Comment se préparer au prochain ralentissement

En combinant ce que nous savons de la performance des entreprises lors des ralentissements passés avec les caractéristiques particulières de la situation actuelle, nous pouvons identifier plusieurs éléments que les entreprises devraient prendre en compte pour se préparer au prochain :

Réduisez votre réponse. Les différentes unités géographiques et commerciales d’une entreprise peuvent être affectées de manière très différente par un ralentissement. Par exemple, bien que la croissance devrait ralentir dans la plupart des pays en développement, le FMI prévoit qu’elle s’accélérera en Inde et en Afrique et qu’elle restera forte en Asie du Sud-Est. Les ralentissements auront également des effets spécifiques au secteur : alors que les secteurs des produits de consommation discrétionnaires ont été fortement touchés par les ralentissements passés, les secteurs de la consommation de base (comme les produits alimentaires) ont été moins exposés. Les dirigeants doivent comprendre l’environnement spécifique dans lequel chacune de leurs entreprises opère et choisir leur allocation de ressources, ainsi que leur approche de la stratégie, en conséquence.
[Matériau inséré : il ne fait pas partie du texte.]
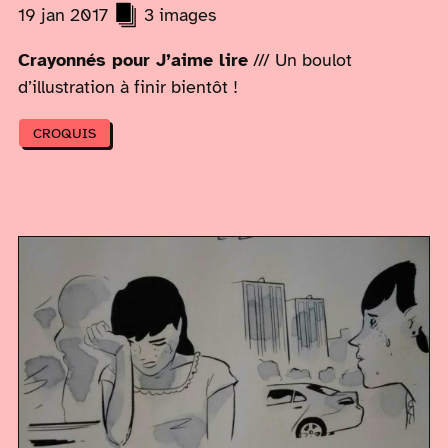
19 jan 2017
3 images
Crayonnés pour J’aime lire
/// Un boulot
d’illustration à finir bientôt !
CROQUIS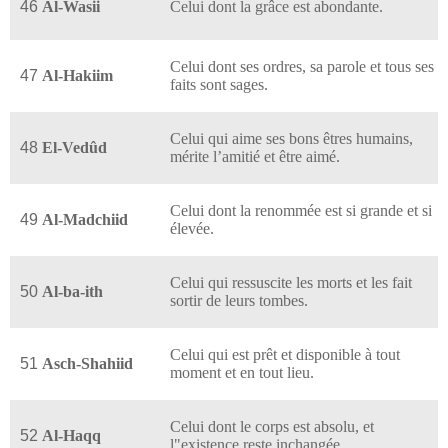
46
Al-Wasii
Celui dont la grâce est abondante.
Celui dont ses ordres, sa parole et tous ses
47
Al-Hakiim
faits sont sages.
Celui qui aime ses bons êtres humains,
48
El-Vedûd
mérite l’amitié et être aimé.
Celui dont la renommée est si grande et si
49
Al-Madchiid
élevée.
Celui qui ressuscite les morts et les fait
50
Al-ba-ith
sortir de leurs tombes.
Celui qui est prêt et disponible à tout
51
Asch-Shahiid
moment et en tout lieu.
Celui dont le corps est absolu, et
52
Al-Haqq
l"existence reste inchangée.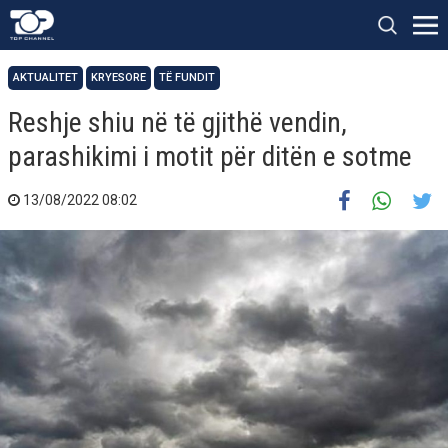
AKTUALITET
KRYESORE
TË FUNDIT
Reshje shiu në të gjithë vendin,
parashikimi i motit për ditën e sotme
13/08/2022 08:02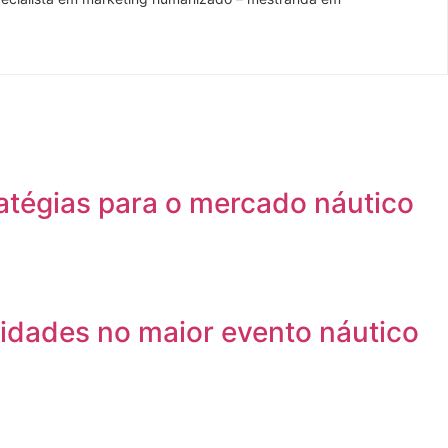
atégias para o mercado náutico
idades no maior evento náutico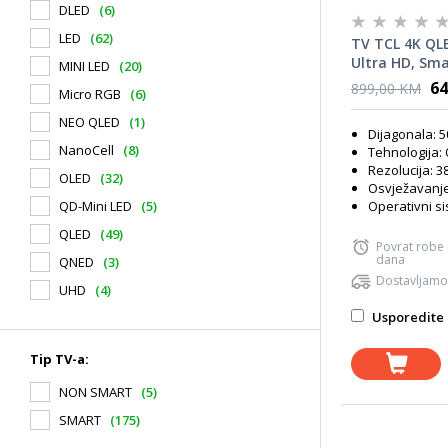
DLED
(6)
LED
(62)
TV TCL 4K QL
Ultra HD, Sma
MINI LED
(20)
TV, AiPQ PRO
64
899,00 KM
Micro RGB
(6)
HVA ekran, D
HDR10, **MO
NEO QLED
(1)
Dijagonala: 
NanoCell
(8)
Tehnologija:
Rezolucija: 3
OLED
(32)
Osvježavanje 
QD-Mini LED
(5)
Operativni s
QLED
(49)
Povrat robe
dana
QNED
(3)
Dostavljamo
UHD
(4)
Usporedite 
Tip TV-a:
NON SMART
(5)
SMART
(175)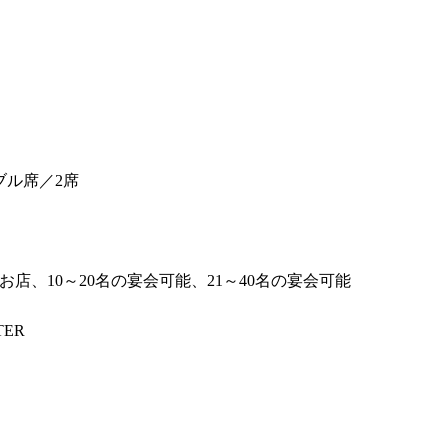
ブル席／2席
、10～20名の宴会可能、21～40名の宴会可能
TER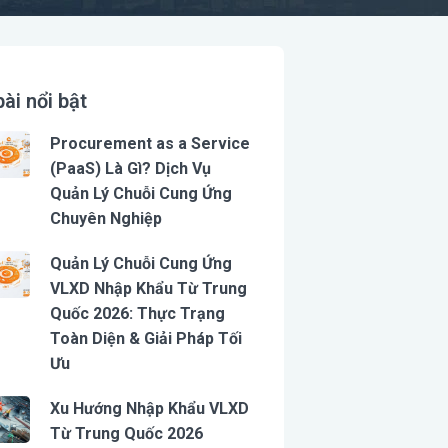
bài nổi bật
Procurement as a Service
(PaaS) Là Gì? Dịch Vụ
Quản Lý Chuỗi Cung Ứng
Chuyên Nghiệp
Quản Lý Chuỗi Cung Ứng
VLXD Nhập Khẩu Từ Trung
Quốc 2026: Thực Trạng
Toàn Diện & Giải Pháp Tối
Ưu
Xu Hướng Nhập Khẩu VLXD
Từ Trung Quốc 2026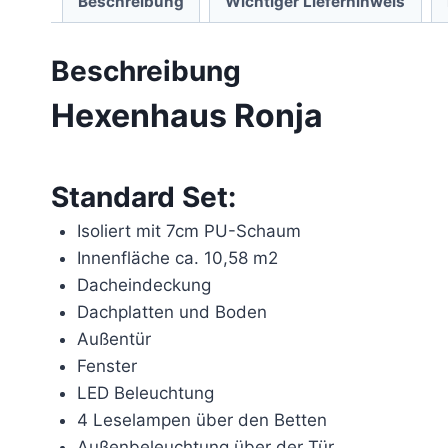
Beschreibung
Wichtiger Lieferhinweis
Beschreibung
Hexenhaus Ronja
Standard Set:
Isoliert mit 7cm PU-Schaum
Innenfläche ca. 10,58 m2
Dacheindeckung
Dachplatten und Boden
Außentür
Fenster
LED Beleuchtung
4 Leselampen über den Betten
Außenbeleuchtung über der Tür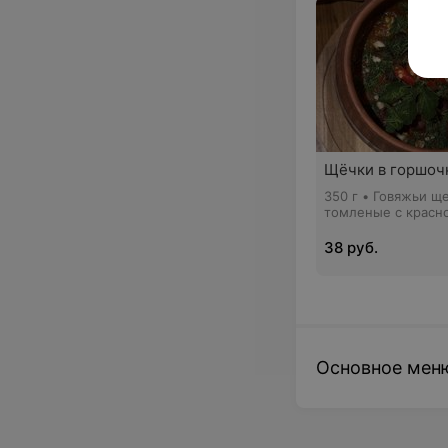
Щёчки в горшоч
350 г • Говяжьи щ
томленые с красн
овощами, аджикой
острым перцем
38 руб.
Основное мен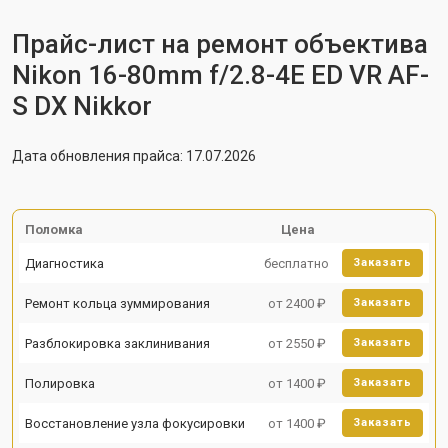
Прайс-лист на ремонт объектива
Nikon 16-80mm f/2.8-4E ED VR AF-
S DX Nikkor
Дата обновления прайса: 17.07.2026
Поломка
Цена
Диагностика
бесплатно
Заказать
Ремонт кольца зуммирования
от 2400 ₽
Заказать
Разблокировка заклинивания
от 2550 ₽
Заказать
Полировка
от 1400 ₽
Заказать
Восстановление узла фокусировки
от 1400 ₽
Заказать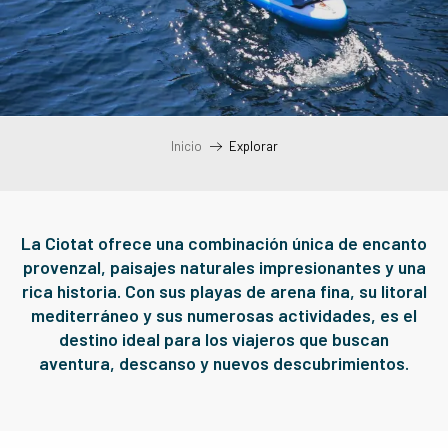
Inicio
Explorar
La Ciotat ofrece una combinación única de encanto
provenzal, paisajes naturales impresionantes y una
rica historia. Con sus playas de arena fina, su litoral
mediterráneo y sus numerosas actividades, es el
destino ideal para los viajeros que buscan
aventura, descanso y nuevos descubrimientos.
Renforcer la résilience face à l’inattendu. L’économie mondiale est confrontée à beaucoup d’incertitudes. Les dirigeants doivent s’assurer que leur entreprise peut résister à de nombreux scénarios différents, pas seulement à une prévision unique. Par exemple, les entreprises qui préservent des tampons financiers seront mieux à même de réagir aux menaces ou opportunités imprévues, et celles dont les cycles de planification sont plus courts pourront mieux s’adapter aux nouvelles informations. Et les tests de résistance par rapport à une gamme de scénarios peuvent aider à tester la résilience.

Investissez dans la croissance. Les ralentissements rendent la croissance plus difficile à court terme, mais ils ne devraient pas saper le potentiel de croissance à long terme – à moins que les dirigeants ne privent leurs entreprises des investissements nécessaires. Une croissance soutenue est plus difficile que jamais à atteindre, mais notre étude montre que les entreprises qui continuent d’investir dans R&D et dans l’innovation auront les meilleures chances de réussir leur croissance à long terme.

Ne perdez pas de vue votre programme de transformation à long terme. Comme l’a dit un jour l’économiste Paul Romer, « Une crise est une chose terrible à gaspiller. » Les ralentissements peuvent mettre en lumière la santé à long terme d’une entreprise, révélant des vulnérabilités qui n’auraient peut-être pas été aussi visibles dans les bons moments. Les dirigeants devraient profiter du ralentissement économique pour créer un sentiment d’urgence au sein de leurs organisations, contribuant ainsi à conduire le changement à grande échelle qui sera nécessaire pour réussir à l’avenir.

Mettre l’accent sur la compétitivité technologique. Les changements technologiques remodèlent toutes les industries et fragilisent les positions concurrentielles. Les ralentissements ont également tendance à amplifier la volatilité de la concurrence, ce qui signifie que le prochain ralentissement augmentera probablement encore les risques et les avantages potentiels de la perturbation numérique. Le progrès technologique ne s’arrêtera pas lors d’un ralentissement économique; les entreprises ne peuvent donc pas non plus se permettre de mettre en attente leurs programmes de changement numérique.

Contribuer aux problèmes communs en collaboration. Les risques technologiques, économiques, sociaux et environnementaux pressants d’aujourd’hui ne peuvent être résolus sans une action collective. Cependant, le prochain ralentissement pourrait attiser les tensions sociales et réduire la capacité des gouvernements à agir sur ces questions. Les chefs d’entreprise doivent jouer un rôle proactif pour relever les plus grands défis de notre époque, collaborer avec toutes les parties prenantes et passer de la discussion à l’action pragmatique.

Le prochain ralentissement mettra au défi de nombreuses entreprises, mais quelques-unes en sortiront plus fortes, compétitives et financières. Les dirigeants qui tirent parti des leçons des gagnants lors des ralentissements précédents et qui s’intéressent aux caractéristiques uniques de l’environnement d’aujourd’hui seront les mieux placés pour réussir.